We need to handle ARGP_KEY_NO_ARGS since we haven't initialised args->positionals to anything, and to be a valid argument vector we need to point to something even if it is just a pointer to a NULL (signifying an empty vector).

Since &state->argv[state->next] points to the end of the array if there were no positional parameters, or to the next parameter if there was one, the code is actually the same.

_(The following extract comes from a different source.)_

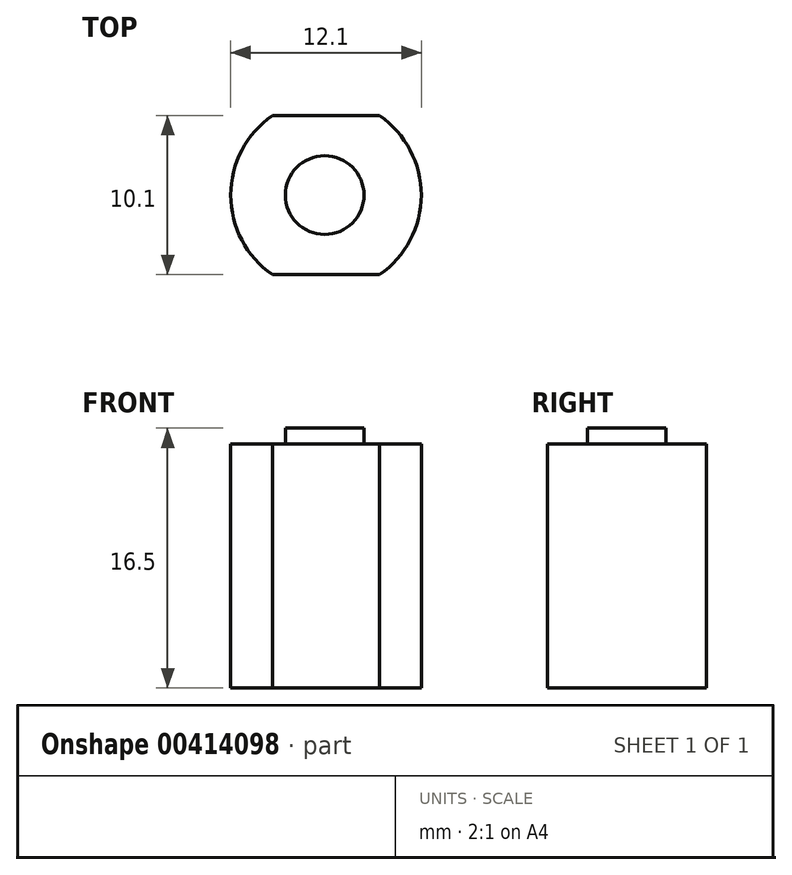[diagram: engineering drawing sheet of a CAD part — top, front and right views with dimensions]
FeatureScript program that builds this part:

argp parser functions may be chained together, so a parser function that doesn't recognise a particular option should return ARGP_ERR_UNKNOWN so that argp_parse can either try a different parser function or it can report it being unhandled as an error.

The full diff

--- test3.c    2016-05-30 13:47:01.431515079 +0100
+++ test4.c    2016-05-30 14:14:25.315137258 +0100
@@ -1,6 +1,8 @@
-/* test3.c */
+/* test4.c */
 #include <stdio.h> /* fprintf */
-#include <getopt.h> /* getopt_long, struct option */
+#include <argp.h> /* argp_parse, error_t, struct argp, struct argp_option,
+                     struct argp_state, OPTION_ALIAS,
+                     ARGP_KEY_ARGS, ARGP_KEY_NO_ARGS, ARGP_ERR_UNKNOWN */
 
 struct arguments {
     char *foo;
@@ -8,25 +10,17 @@
 };
 
 enum opt {
-    OPT_END = -1,
     OPT_FOO = 'f',
     OPT_NOFOO = 0x100,
-    OPT_UNEXPECTED = '?',
 };
-static const struct option longopts[] = {
-    {.name = "foo", .has_arg = required_argument, .val = OPT_FOO},
-    {.name = "also-foo", .has_arg = required_argument, .val = OPT_FOO},
-    {.name = "no-foo", .has_arg = no_argument, .val = OPT_NOFOO},
+static const struct argp_option opts[] = {
+    {.name = "foo", .key = OPT_FOO, .arg = "value"},
+    {.name = "also-foo", .key = OPT_FOO, .flags = OPTION_ALIAS},
+    {.name = "no-foo", .key = OPT_NOFOO},
     {},
 };
-const char optstring[] = "f:";
 
-struct parse_state {
-    char **argv;
-    struct arguments *input;
-};
-
-int parse_arg(int opt, char *arg, struct parse_state *state){
+error_t parse_arg(int opt, char *arg, struct argp_state *state){
     struct arguments *args = state->input;   
     switch (opt) {
     case OPT_FOO:
@@ -35,39 +29,26 @@
     case OPT_NOFOO:
         args->foo = NULL;
         return 0;
-    case OPT_END:
-        args->positionals = &state->argv[optind];
+    case ARGP_KEY_ARGS:
+    case ARGP_KEY_NO_ARGS:
+        args->positionals = &state->argv[state->next];
         return 0;
     default:
-        return 1;
+        return ARGP_ERR_UNKNOWN;
     }
 }
-
-int parse_args(int argc, char *argv[], struct arguments *args){
-    struct parse_state state = {
-        .argv = argv,
-        .input = args,
-    };
-    for (;;) {
-        int opt = getopt_long(argc, argv, optstring, longopts, NULL);
-        int ret = parse_arg(opt, optarg, &state);
-        if (ret != 0) {
-            return ret;
-        }
-
-        if (opt == -1) {
-            return 0;
-        }
-    }
-}
 
 int main(int argc, char *argv[]){
+    static const struct argp argp = {
+        .options = opts,
+        .parser = parse_arg,
+    };
     int ret = 0;
     struct arguments args = {
         .foo = NULL,
     };
 
-    ret = parse_args(argc, argv, &args);
+    ret = argp_parse(&argp, argc, argv, 0, NULL, &args);
     if (ret != 0) {
         return ret;
     }

Now we can see the fruits of our labour:

$ make test4
cc     test4.c   -o test4
$ ./test4 --help
Usage: test4 [OPTION...]

  -f, --foo=value, --also-foo=value
      --no-foo
  -?, --help                 Give this help list
      --usage                Give a short usage message

Mandatory or optional arguments to long options are also mandatory or optional
for any corresponding short options.